### Data for processing
┏━━

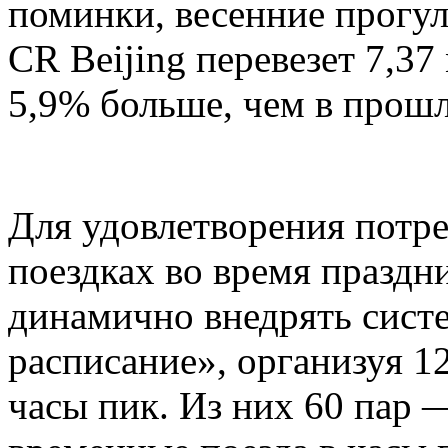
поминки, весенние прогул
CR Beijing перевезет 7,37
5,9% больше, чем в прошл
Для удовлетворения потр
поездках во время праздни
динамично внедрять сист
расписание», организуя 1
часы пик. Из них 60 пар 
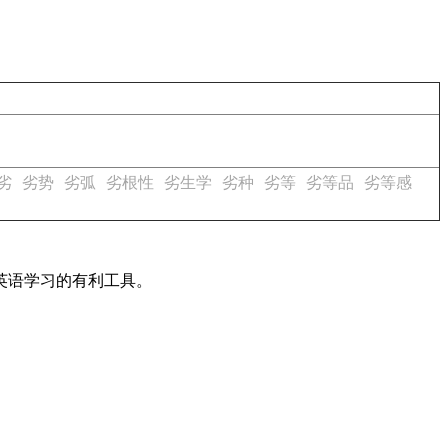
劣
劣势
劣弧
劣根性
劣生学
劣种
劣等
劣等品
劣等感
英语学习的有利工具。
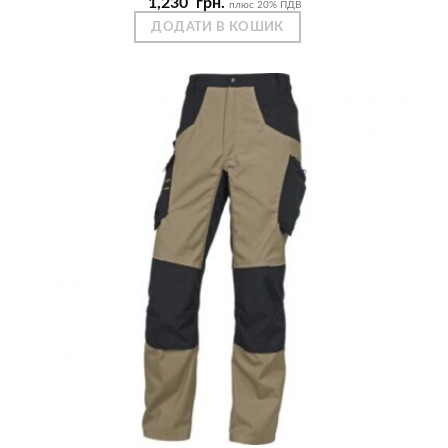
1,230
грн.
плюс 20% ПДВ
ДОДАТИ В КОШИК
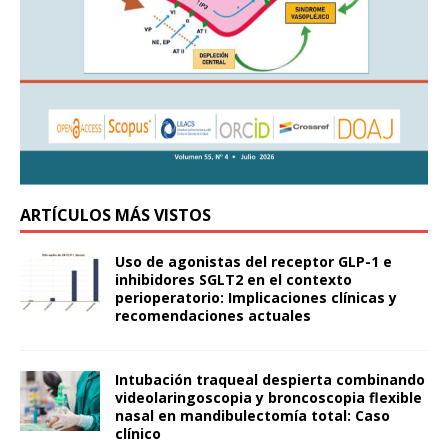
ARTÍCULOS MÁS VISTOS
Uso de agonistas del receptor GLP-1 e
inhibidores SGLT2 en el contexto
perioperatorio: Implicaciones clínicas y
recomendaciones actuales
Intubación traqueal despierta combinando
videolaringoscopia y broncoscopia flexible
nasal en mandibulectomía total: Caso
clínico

┗━━
┏━━

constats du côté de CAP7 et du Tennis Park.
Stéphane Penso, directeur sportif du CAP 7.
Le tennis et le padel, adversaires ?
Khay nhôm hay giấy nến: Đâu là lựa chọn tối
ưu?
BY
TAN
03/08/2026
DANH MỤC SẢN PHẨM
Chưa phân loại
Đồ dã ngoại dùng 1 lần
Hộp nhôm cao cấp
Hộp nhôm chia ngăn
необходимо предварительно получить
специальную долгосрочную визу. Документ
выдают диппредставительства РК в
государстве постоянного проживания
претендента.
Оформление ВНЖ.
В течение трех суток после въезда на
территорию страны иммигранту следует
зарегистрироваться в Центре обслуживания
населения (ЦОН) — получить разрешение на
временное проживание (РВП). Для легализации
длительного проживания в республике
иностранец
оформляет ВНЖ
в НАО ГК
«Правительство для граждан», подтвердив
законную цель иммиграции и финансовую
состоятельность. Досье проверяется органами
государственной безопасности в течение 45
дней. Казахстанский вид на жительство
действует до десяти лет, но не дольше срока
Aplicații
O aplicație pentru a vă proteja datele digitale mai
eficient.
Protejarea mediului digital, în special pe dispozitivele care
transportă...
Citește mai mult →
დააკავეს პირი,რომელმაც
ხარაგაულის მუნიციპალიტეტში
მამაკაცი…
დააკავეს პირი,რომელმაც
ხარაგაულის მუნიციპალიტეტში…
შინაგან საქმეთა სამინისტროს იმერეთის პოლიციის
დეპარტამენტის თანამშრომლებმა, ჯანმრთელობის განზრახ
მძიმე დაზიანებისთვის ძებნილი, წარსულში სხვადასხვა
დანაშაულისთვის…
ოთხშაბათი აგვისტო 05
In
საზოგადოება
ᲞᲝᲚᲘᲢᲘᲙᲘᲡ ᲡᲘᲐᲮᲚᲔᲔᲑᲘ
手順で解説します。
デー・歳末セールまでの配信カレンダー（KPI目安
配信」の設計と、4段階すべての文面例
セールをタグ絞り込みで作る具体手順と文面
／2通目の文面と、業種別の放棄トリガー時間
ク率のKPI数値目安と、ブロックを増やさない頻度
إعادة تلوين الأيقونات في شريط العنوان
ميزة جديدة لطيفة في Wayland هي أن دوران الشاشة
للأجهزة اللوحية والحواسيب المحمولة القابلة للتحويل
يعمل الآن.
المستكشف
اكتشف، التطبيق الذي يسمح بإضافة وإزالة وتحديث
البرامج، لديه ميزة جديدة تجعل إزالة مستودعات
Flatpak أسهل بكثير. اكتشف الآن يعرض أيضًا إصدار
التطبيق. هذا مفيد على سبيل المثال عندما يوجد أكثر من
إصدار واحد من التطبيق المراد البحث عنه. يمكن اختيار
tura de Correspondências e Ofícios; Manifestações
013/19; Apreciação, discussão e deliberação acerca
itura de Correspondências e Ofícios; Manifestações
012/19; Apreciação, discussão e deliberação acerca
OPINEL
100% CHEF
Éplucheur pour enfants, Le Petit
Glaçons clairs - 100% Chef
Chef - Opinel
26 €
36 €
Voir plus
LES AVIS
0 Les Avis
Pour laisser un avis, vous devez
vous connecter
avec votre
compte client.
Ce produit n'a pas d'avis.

┗━━

### Work task
Return verbatim the lines that start with the line containing "поминки, весенние прогул" and continue through the line containing "ДОДАТИ В КОШИК", including both of those lines. Omit the pictures from your answer.

### Output for this exercise
поминки, весенние прогул
CR Beijing перевезет 7,37
5,9% больше, чем в прошл
Для удовлетворения потр
поездках во время праздни
динамично внедрять сист
расписание», организуя 1
часы пик. Из них 60 пар 
劣
劣势
劣弧
劣根性
劣生学
劣种
劣等
劣等品
劣等感
英语学习的有利工具。
1,230
грн.
плюс 20% ПДВ
ДОДАТИ В КОШИК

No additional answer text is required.